DATA PROVIDED START

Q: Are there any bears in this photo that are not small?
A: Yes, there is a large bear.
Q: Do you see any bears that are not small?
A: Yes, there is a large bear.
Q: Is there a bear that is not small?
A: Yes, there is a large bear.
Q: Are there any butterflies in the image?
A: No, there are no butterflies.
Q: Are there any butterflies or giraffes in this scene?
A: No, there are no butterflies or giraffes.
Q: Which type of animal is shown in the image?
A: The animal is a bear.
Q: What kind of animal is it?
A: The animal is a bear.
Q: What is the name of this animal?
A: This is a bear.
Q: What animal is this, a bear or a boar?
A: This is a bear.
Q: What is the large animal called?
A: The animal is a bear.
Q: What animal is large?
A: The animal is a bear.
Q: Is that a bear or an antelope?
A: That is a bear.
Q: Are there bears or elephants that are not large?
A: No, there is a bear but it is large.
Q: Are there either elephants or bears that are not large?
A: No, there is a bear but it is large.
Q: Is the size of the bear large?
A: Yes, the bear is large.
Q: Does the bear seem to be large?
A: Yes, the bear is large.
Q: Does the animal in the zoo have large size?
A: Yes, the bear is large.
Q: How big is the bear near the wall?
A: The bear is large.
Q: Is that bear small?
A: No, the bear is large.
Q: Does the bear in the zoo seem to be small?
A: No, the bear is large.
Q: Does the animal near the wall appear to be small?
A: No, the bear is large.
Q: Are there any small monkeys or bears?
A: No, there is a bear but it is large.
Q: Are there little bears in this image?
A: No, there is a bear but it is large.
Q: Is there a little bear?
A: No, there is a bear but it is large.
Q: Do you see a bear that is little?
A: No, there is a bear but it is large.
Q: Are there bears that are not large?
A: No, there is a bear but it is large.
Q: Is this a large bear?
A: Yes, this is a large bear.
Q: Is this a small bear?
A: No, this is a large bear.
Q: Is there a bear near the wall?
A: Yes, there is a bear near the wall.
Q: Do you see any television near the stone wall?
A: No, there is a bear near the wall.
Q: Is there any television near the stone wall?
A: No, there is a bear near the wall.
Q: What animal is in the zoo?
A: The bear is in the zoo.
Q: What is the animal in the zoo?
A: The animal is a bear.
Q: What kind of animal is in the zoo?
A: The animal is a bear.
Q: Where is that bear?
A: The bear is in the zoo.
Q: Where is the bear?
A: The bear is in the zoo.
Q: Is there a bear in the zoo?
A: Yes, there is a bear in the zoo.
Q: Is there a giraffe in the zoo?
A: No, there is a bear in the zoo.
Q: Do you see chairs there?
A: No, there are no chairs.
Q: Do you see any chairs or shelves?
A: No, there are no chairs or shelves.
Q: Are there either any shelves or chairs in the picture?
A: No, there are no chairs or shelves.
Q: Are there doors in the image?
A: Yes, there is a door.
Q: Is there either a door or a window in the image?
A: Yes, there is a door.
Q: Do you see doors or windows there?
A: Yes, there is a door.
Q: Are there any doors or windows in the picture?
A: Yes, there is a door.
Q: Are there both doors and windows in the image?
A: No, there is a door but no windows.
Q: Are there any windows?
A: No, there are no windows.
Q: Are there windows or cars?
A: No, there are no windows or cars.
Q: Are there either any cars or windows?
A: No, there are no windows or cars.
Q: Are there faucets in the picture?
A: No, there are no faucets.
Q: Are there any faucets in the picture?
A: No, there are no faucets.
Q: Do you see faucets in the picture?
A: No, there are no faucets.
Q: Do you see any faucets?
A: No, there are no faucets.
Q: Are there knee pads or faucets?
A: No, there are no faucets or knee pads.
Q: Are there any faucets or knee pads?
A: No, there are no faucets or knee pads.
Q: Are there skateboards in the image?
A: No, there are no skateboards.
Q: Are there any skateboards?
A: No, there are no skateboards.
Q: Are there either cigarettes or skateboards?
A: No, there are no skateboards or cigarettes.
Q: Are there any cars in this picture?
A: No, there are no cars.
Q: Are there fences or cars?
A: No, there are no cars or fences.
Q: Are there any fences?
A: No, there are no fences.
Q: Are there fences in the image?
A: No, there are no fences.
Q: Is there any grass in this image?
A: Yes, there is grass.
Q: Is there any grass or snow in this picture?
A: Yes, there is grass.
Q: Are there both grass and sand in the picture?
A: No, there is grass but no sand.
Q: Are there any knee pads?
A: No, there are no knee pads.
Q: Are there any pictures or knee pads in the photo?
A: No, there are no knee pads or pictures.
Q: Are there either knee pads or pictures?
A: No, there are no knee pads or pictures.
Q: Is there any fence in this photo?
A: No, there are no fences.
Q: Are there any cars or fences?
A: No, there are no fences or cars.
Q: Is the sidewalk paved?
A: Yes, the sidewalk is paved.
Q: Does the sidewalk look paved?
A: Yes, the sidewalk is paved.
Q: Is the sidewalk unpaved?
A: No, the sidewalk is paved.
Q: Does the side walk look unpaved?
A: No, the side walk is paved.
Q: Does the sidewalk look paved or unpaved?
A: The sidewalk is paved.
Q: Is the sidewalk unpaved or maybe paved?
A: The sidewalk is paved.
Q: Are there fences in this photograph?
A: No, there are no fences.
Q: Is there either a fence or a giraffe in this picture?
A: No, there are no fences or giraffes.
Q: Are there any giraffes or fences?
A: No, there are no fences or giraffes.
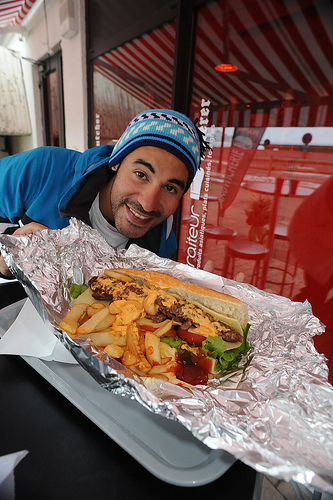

DATA PROVIDED END

• **WHAT IS EXPECTED**: Pull out every line of the data above that contains the word "image".

• **SOLVED EXERCISE**:
Q: Are there any butterflies in the image?
Q: Which type of animal is shown in the image?
Q: Are there little bears in this image?
Q: Are there doors in the image?
Q: Is there either a door or a window in the image?
Q: Are there both doors and windows in the image?
Q: Are there skateboards in the image?
Q: Are there fences in the image?
Q: Is there any grass in this image?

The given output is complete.